OK, Tony‘s got the great analysis of the trainwreck caused by what Federated Media is calling “the birth of conversational marketing”. He’s pointed out that this is not about the integrity of the individual bloggers involved, rather the hypocrisy and most importantly the similarity to Pay Per Post. These points seem lost on the participants and some commenters like Don Dodge who seems to be suggesting that those who see this as more than a small advertising issue are “dumb as bricks”.
I have a lot of respect for John Battelle, but I’ve also noted with skepticism his enthusiasm for bringing advertisers into “the conversation“. I’m all for advertisers and I’m all for conversations but I’m very skeptical that these “conversational marketing” campaigns can avoid diminishing the participants as the “People Ready” clearly has done.
Ironically it has been the comments of the participants more than the campaign itself that have left me concerned about who I’ve been reading. The best comments about this, by far, are coming from people like Tony and Matthew Ingram who has another post about credibility and the slippery slope of journalism becoming marketing.
Here is my comment over there:
Yes. This story has fascinated me because among other things it has brought to light the *potential huge deficiency* of having “A list bloggers” and those who help them advertise try to rule the conversation as happened in the early stages of this fiasco. This works in traditional media but it fails in blogs. That’s a *very* good thing.
The defect is in spite of the fact that these folks are bright and very credible folks. However as you note they are *at risk* of sliding down a new and very slippery slope where money trumps honest conversation. It started to happen here and a lot of people got pissed. (IMHO Tony Hung’s got this all exactly right).
Also interesting but not surprising is that the best commentary here is coming from people who are not the A listed deal makers of Silicon Valley. Rather than whining about this they should be sending a thank you note to those who are helping to keep them off that slippery slope.

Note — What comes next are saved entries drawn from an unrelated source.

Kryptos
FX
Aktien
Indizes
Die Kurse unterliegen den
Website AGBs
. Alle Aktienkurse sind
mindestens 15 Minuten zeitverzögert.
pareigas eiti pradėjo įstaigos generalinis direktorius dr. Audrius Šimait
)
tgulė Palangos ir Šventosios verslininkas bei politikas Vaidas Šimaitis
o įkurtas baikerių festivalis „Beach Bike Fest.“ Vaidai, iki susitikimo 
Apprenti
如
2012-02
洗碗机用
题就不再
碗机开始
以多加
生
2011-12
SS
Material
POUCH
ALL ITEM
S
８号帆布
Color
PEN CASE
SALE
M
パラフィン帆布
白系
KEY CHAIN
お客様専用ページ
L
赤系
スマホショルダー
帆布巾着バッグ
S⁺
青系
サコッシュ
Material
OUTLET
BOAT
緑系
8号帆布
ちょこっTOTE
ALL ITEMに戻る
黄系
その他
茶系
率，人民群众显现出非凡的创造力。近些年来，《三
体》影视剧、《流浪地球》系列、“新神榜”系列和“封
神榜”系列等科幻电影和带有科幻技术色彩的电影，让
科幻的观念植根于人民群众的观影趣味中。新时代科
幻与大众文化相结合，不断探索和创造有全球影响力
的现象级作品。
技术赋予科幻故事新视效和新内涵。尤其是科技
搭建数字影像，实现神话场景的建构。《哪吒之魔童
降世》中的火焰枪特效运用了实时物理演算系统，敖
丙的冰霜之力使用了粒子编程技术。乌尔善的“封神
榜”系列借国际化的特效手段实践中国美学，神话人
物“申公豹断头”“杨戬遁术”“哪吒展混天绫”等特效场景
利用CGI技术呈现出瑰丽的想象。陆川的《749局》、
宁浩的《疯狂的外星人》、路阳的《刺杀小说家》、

Well, I hardly expect Tony or anybody to get a thank you note, partly because Mike Arrington and John Battelle have more than credibility at stake and seem to see this as an assualt on their business models. They have a *lot* of money at stake in these things. Big money. Tens of millions from IPOs or corporate buyouts of their mini-media empires that are setting new standards in the industry.

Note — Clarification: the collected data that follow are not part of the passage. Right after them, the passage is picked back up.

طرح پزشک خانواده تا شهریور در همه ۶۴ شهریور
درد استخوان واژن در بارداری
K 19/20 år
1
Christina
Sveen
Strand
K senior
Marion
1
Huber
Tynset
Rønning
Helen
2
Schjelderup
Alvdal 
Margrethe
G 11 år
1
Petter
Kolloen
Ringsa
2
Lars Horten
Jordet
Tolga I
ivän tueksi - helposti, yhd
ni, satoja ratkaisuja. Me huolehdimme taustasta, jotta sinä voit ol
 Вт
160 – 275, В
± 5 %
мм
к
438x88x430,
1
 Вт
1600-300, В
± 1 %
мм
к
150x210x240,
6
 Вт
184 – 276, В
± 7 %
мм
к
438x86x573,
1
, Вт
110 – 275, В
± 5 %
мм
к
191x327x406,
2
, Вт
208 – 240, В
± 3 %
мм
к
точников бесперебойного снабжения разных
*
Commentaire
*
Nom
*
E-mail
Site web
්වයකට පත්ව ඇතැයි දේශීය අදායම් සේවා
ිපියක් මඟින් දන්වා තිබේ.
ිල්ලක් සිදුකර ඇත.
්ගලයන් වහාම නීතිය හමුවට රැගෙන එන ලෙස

Although I think they deserve fat paydays for all they’ve brought to the table, this fiasco has led me to wonder how much those paydays are starting to distort, disrupt, and potentially destroy the real kind of conversation that Tony talks about in the same way we’ve seen websites (including some of mine) distorted by money considerations trumping quality editorial and user concerns. Katie Couric cannot responsibly address issues surrounding “huge salaries” because she’s in that game, and it has got to be harder (I’d say almost impossible) for John Battelle to criticize Microsoft if he’s about to pitch them for a million dollar “Conversational Marketing” campaign the next day.

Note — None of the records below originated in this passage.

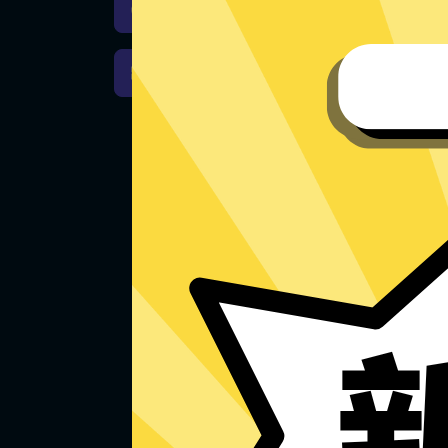
Hammer加速器iOS版下载
Hammer加速器Windows下载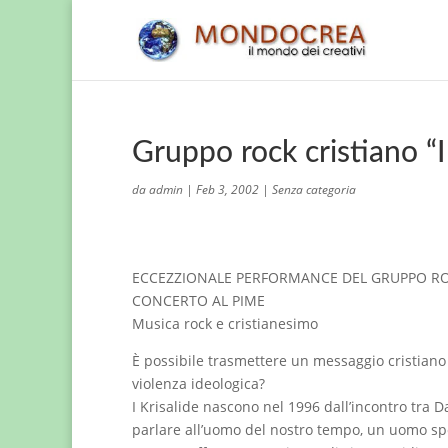
Gruppo rock cristiano “
da
admin
|
Feb 3, 2002
|
Senza categoria
ECCEZZIONALE PERFORMANCE DEL GRUPPO ROCK
CONCERTO AL PIME
Musica rock e cristianesimo
È possibile trasmettere un messaggio cristiano 
violenza ideologica?
I Krisalide nascono nel 1996 dall’incontro tra Da
parlare all’uomo del nostro tempo, un uomo spe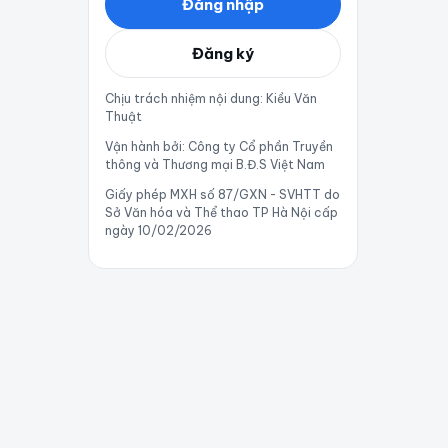
Đăng nhập
Đăng ký
Chịu trách nhiệm nội dung: Kiều Văn
Thuật
Vận hành bởi: Công ty Cổ phần Truyền
thông và Thương mại B.Đ.S Việt Nam
Giấy phép MXH số 87/GXN - SVHTT do
Sở Văn hóa và Thể thao TP Hà Nội cấp
ngày 10/02/2026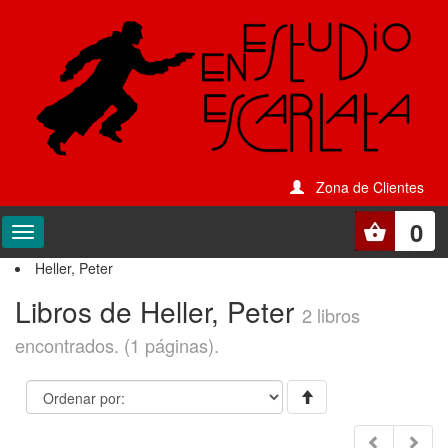
Zona de Clientes
0
Heller, Peter
Libros de Heller, Peter
2 libros
encontrados. (1 páginas).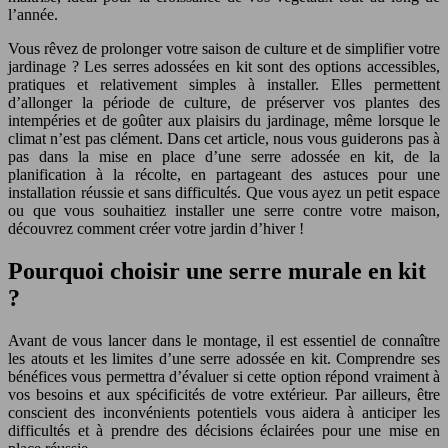
l’année.
Vous rêvez de prolonger votre saison de culture et de simplifier votre
jardinage ? Les serres adossées en kit sont des options accessibles,
pratiques et relativement simples à installer. Elles permettent
d’allonger la période de culture, de préserver vos plantes des
intempéries et de goûter aux plaisirs du jardinage, même lorsque le
climat n’est pas clément. Dans cet article, nous vous guiderons pas à
pas dans la mise en place d’une serre adossée en kit, de la
planification à la récolte, en partageant des astuces pour une
installation réussie et sans difficultés. Que vous ayez un petit espace
ou que vous souhaitiez installer une serre contre votre maison,
découvrez comment créer votre jardin d’hiver !
Pourquoi choisir une serre murale en kit
?
Avant de vous lancer dans le montage, il est essentiel de connaître
les atouts et les limites d’une serre adossée en kit. Comprendre ses
bénéfices vous permettra d’évaluer si cette option répond vraiment à
vos besoins et aux spécificités de votre extérieur. Par ailleurs, être
conscient des inconvénients potentiels vous aidera à anticiper les
difficultés et à prendre des décisions éclairées pour une mise en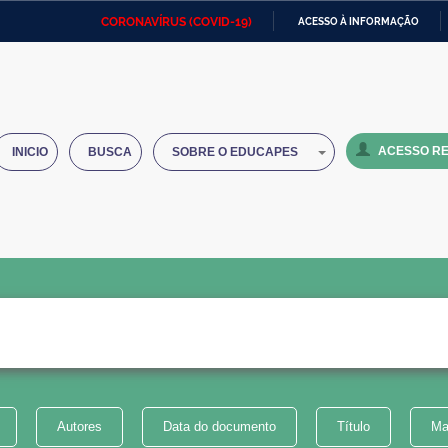
CORONAVÍRUS (COVID-19)
ACESSO À INFORMAÇÃO
Ministério da Defesa
Ministério das Relações
Mini
IR
Exteriores
PARA
O
Ministério da Cidadania
Ministério da Saúde
Mini
CONTEÚDO
ACESSO RE
INICIO
BUSCA
SOBRE O EDUCAPES
Ministério do Desenvolvimento
Controladoria-Geral da União
Minis
Regional
e do
Advocacia-Geral da União
Banco Central do Brasil
Plana
Autores
Data do documento
Título
Ma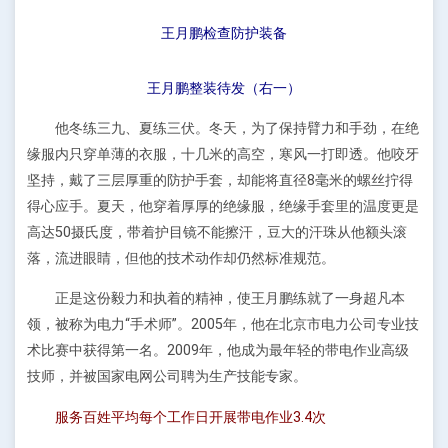
王月鹏检查防护装备
王月鹏整装待发（右一）
他冬练三九、夏练三伏。冬天，为了保持臂力和手劲，在绝
缘服内只穿单薄的衣服，十几米的高空，寒风一打即透。他咬牙
坚持，戴了三层厚重的防护手套，却能将直径8毫米的螺丝拧得
得心应手。夏天，他穿着厚厚的绝缘服，绝缘手套里的温度更是
高达50摄氏度，带着护目镜不能擦汗，豆大的汗珠从他额头滚
落，流进眼睛，但他的技术动作却仍然标准规范。
正是这份毅力和执着的精神，使王月鹏练就了一身超凡本
领，被称为电力“手术师”。2005年，他在北京市电力公司专业技
术比赛中获得第一名。2009年，他成为最年轻的带电作业高级
技师，并被国家电网公司聘为生产技能专家。
服务百姓平均每个工作日开展带电作业3.4次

So where does this leave us? It’s simple:
1) Disclosure. Screw what you have said about detractors pounding sand, Arrington – disclose your conflicts *more* or suffer the monetary consequences which I predict will be severe.
2) Democracy. I’m replacing Searchblog (which has languished anyway while John was pitching FM) with Tony Hung and TechCruch with Matt Ingram.
3) I’ll be encouraging others to do the same. We need new voices. Real ones.